## EXERCISE
Your answer should be the lines of the listing that contain the word "down".

## STUDY MATERIAL
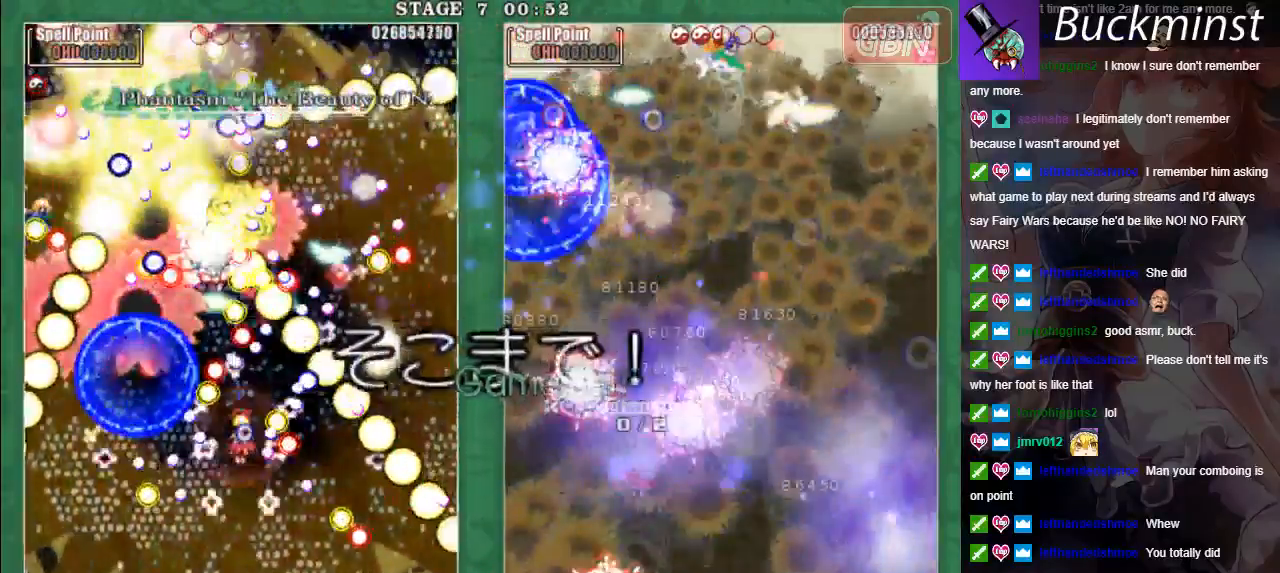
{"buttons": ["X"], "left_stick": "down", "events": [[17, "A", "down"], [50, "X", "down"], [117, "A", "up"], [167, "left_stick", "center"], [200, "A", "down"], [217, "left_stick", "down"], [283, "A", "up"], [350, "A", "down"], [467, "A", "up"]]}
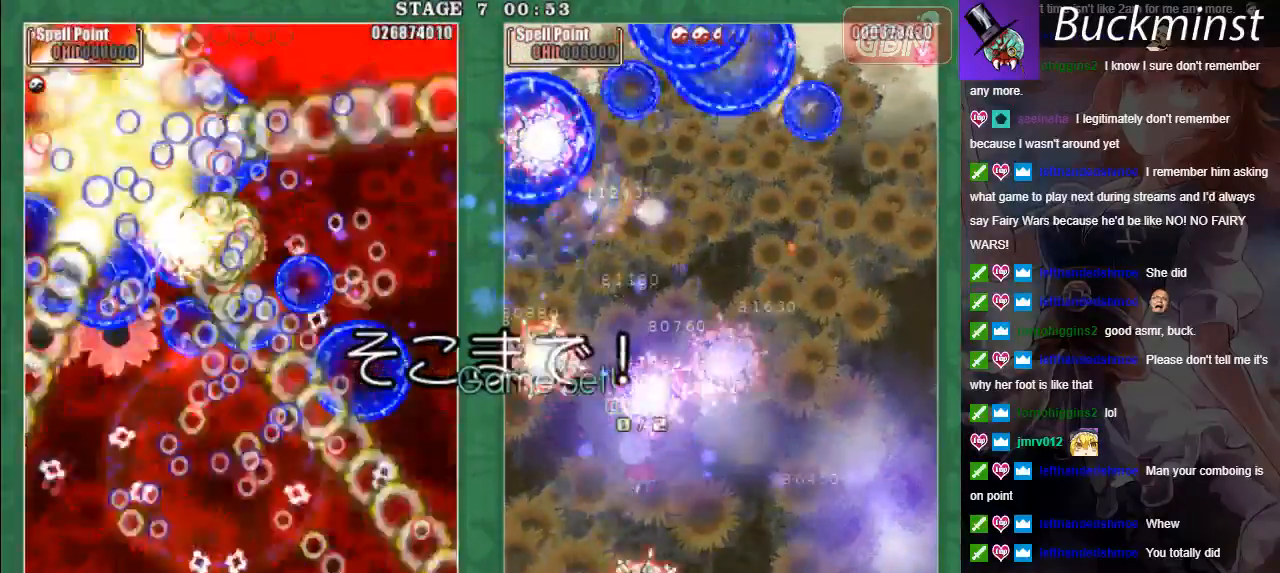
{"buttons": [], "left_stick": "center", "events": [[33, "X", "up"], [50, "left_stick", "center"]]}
...
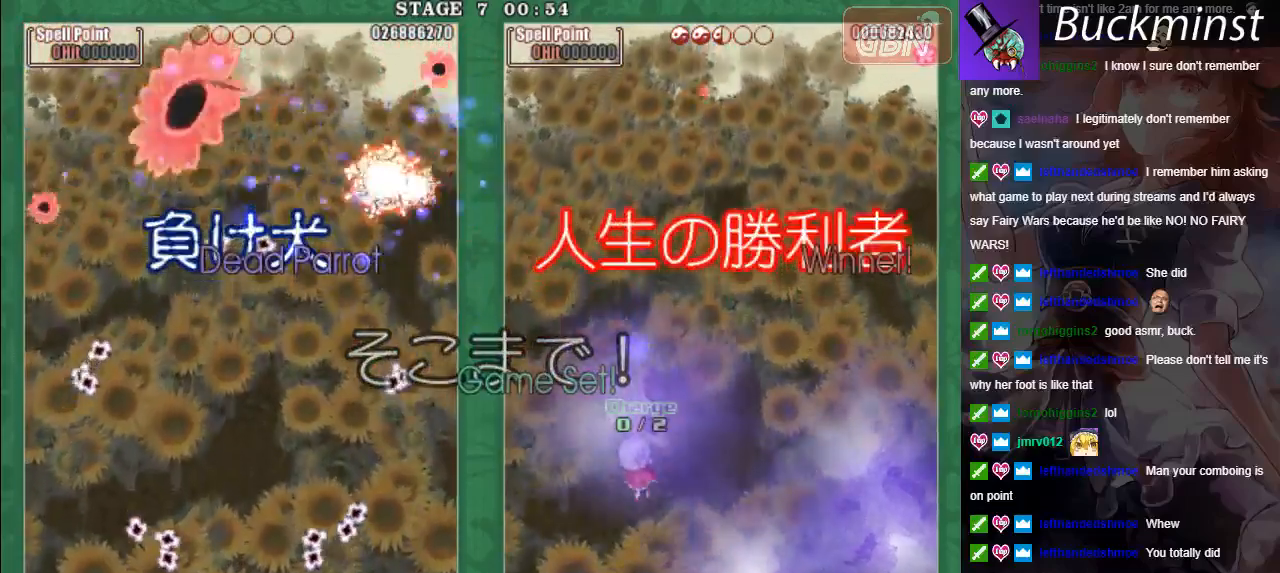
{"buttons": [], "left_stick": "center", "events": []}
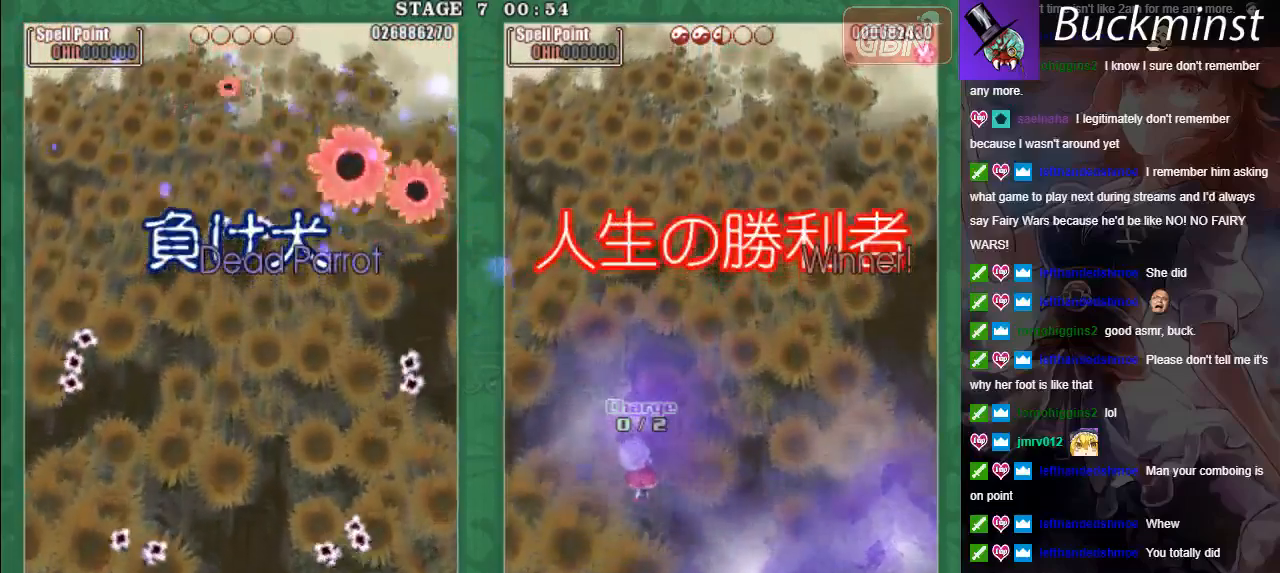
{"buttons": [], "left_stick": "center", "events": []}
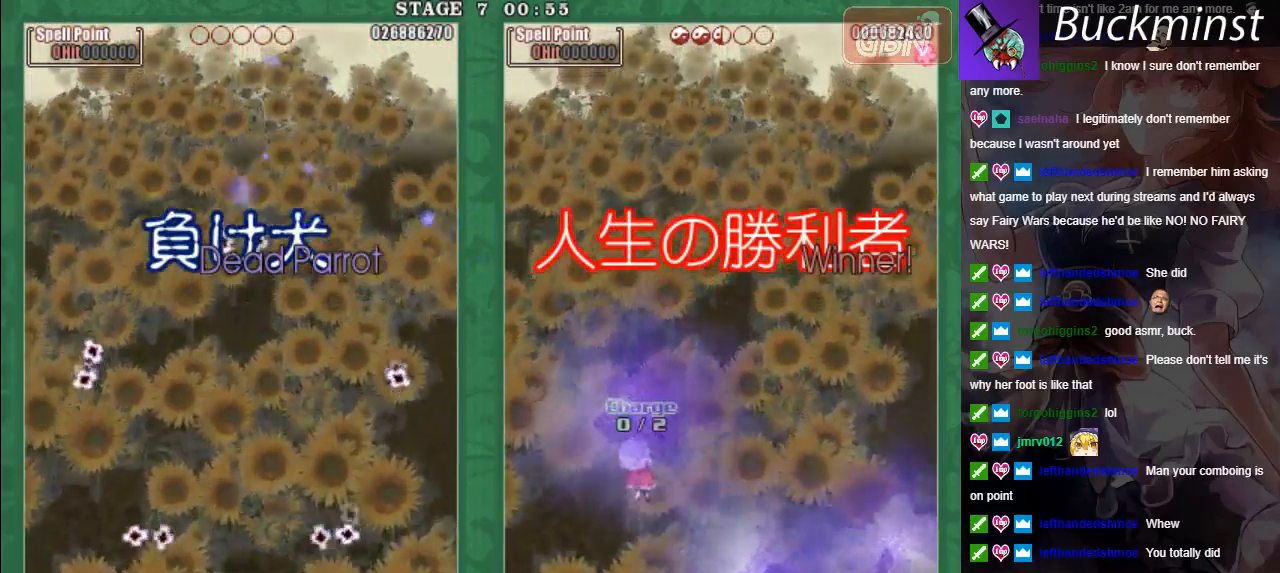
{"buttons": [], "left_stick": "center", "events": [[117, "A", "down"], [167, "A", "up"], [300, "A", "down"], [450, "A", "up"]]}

## RESULT
{"buttons": ["X"], "left_stick": "down", "events": [[17, "A", "down"], [50, "X", "down"], [117, "A", "up"], [167, "left_stick", "center"], [200, "A", "down"], [217, "left_stick", "down"], [283, "A", "up"], [350, "A", "down"], [467, "A", "up"]]}
{"buttons": [], "left_stick": "center", "events": [[117, "A", "down"], [167, "A", "up"], [300, "A", "down"], [450, "A", "up"]]}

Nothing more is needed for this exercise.